Provided entries:
※

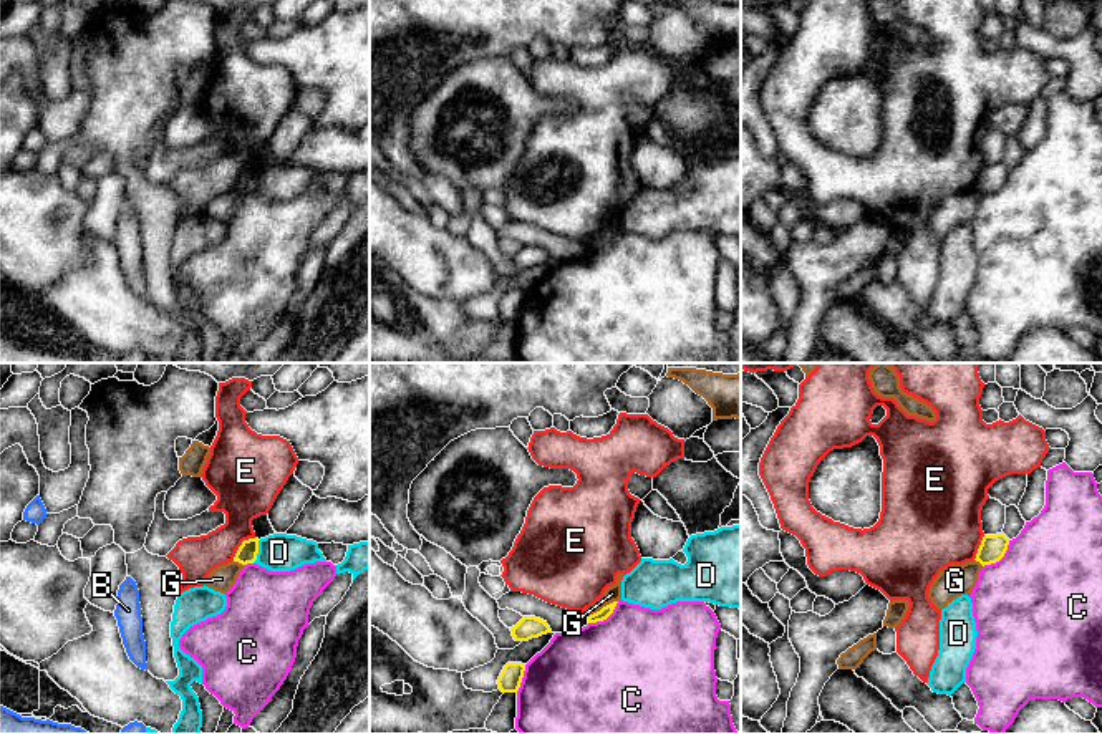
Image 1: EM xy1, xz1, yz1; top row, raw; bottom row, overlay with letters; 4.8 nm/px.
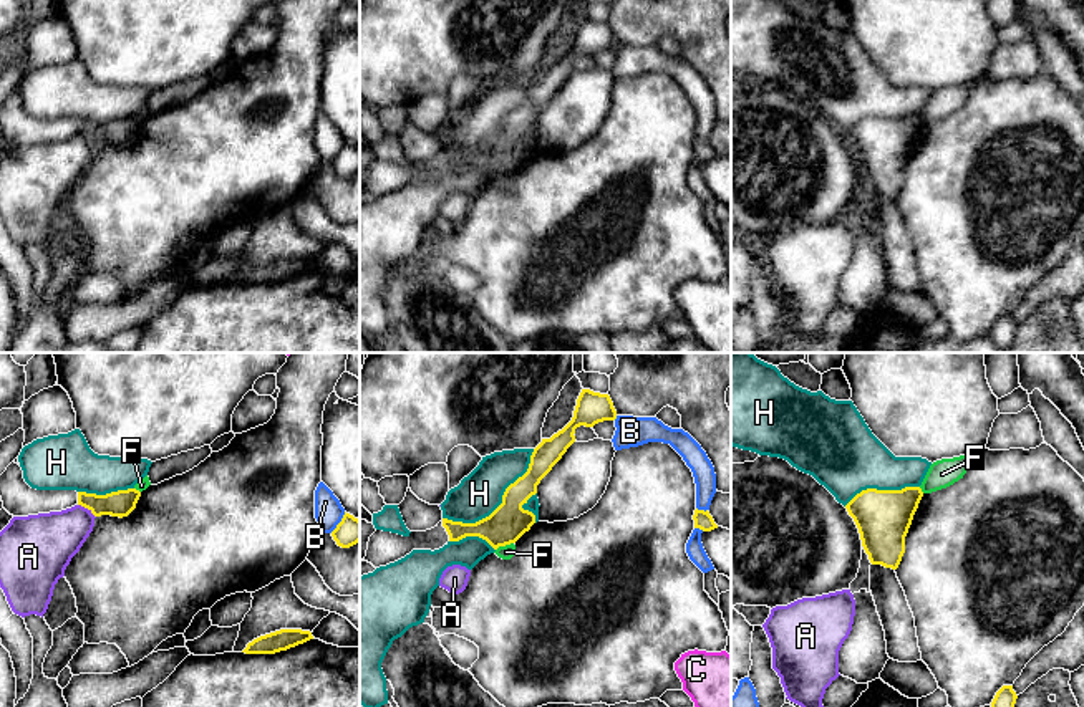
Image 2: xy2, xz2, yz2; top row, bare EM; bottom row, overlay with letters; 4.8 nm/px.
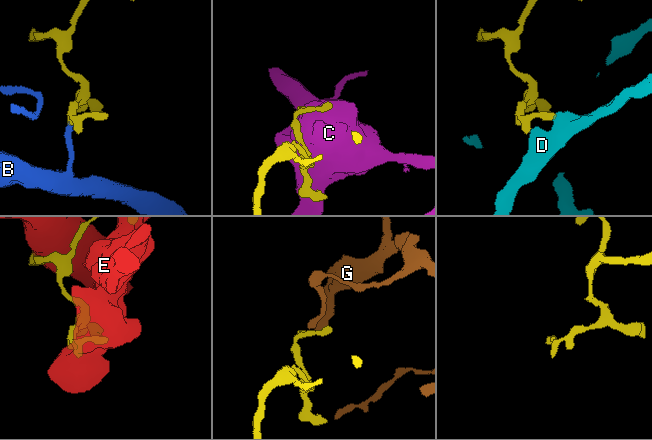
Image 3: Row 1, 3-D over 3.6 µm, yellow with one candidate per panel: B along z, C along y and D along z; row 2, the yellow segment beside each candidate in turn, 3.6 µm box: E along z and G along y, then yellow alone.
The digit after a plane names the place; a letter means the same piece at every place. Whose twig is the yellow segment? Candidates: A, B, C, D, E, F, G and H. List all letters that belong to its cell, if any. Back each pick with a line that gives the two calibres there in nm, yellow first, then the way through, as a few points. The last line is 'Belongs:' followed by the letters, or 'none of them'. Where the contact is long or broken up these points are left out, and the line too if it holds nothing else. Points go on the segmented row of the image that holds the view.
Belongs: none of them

※

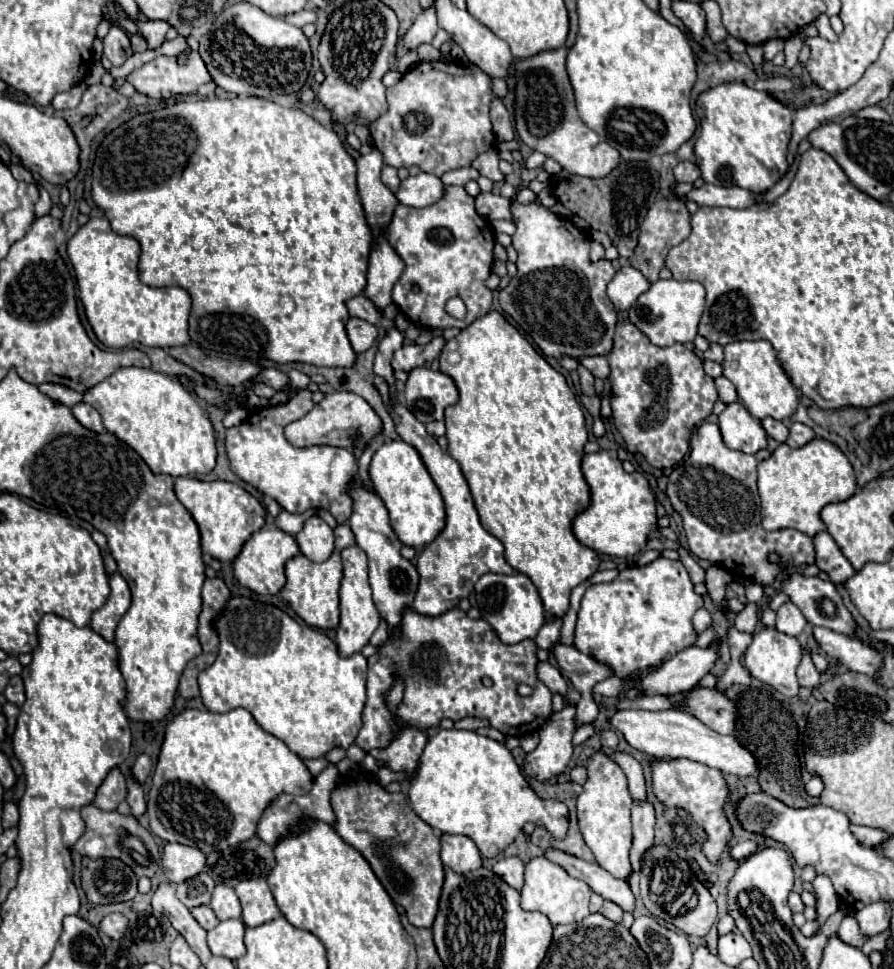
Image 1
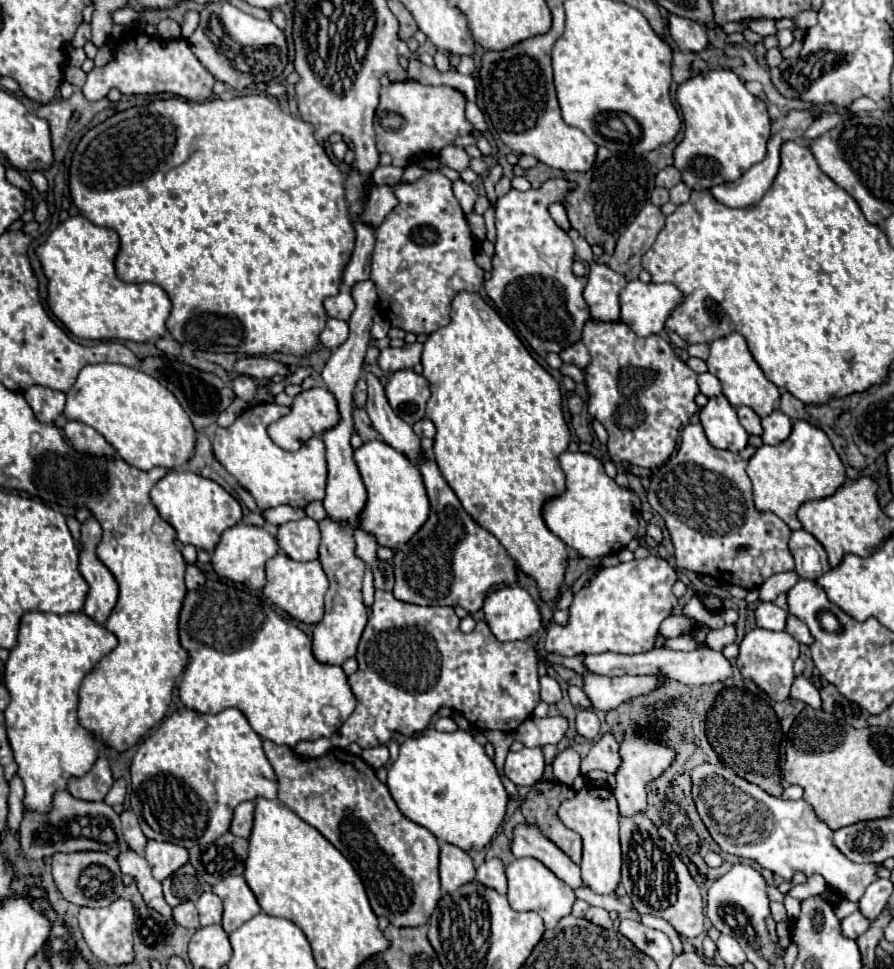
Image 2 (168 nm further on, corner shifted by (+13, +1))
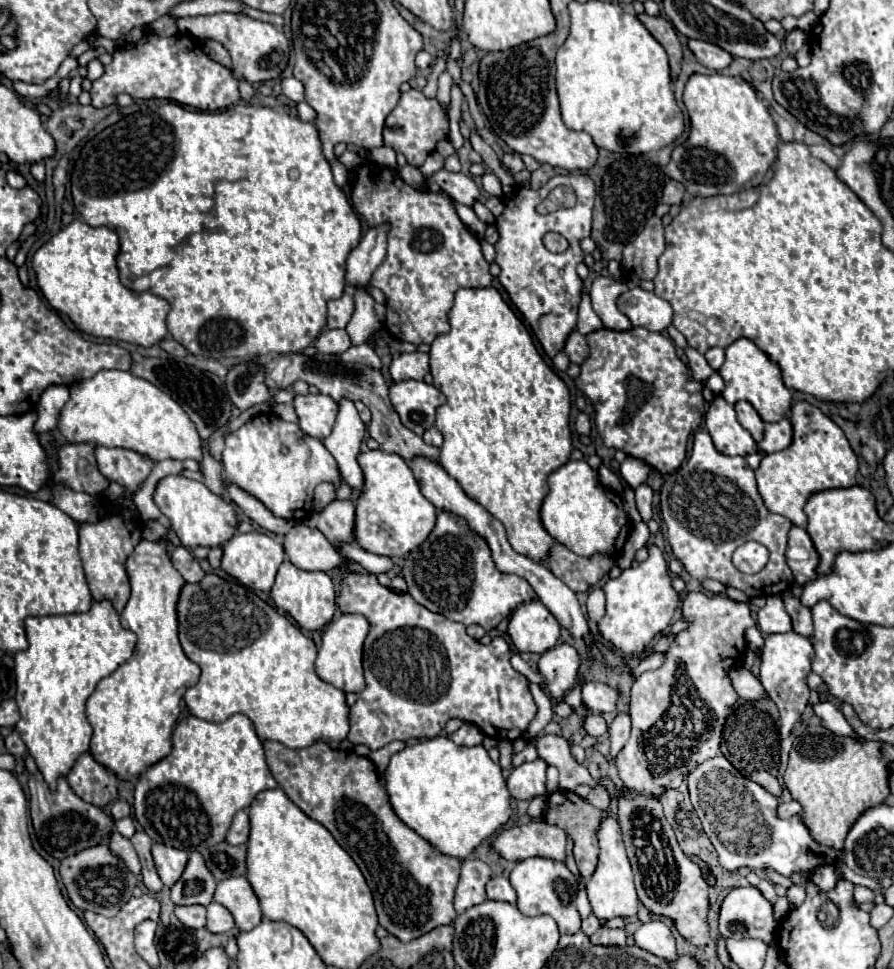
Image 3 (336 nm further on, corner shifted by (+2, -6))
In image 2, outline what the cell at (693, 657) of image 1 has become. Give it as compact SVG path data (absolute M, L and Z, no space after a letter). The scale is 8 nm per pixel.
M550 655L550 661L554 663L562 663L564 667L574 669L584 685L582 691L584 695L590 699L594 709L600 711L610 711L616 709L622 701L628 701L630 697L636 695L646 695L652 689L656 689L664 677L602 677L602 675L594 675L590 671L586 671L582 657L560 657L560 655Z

※

What the exercise asks:
Using the listing above, restate exactly the range between the lines holding "Image 2 (168" and "Image 3 (336", inclusive, with pictures left out.

Output of the task:
Image 2 (168 nm further on, corner shifted by (+13, +1))
Image 3 (336 nm further on, corner shifted by (+2, -6))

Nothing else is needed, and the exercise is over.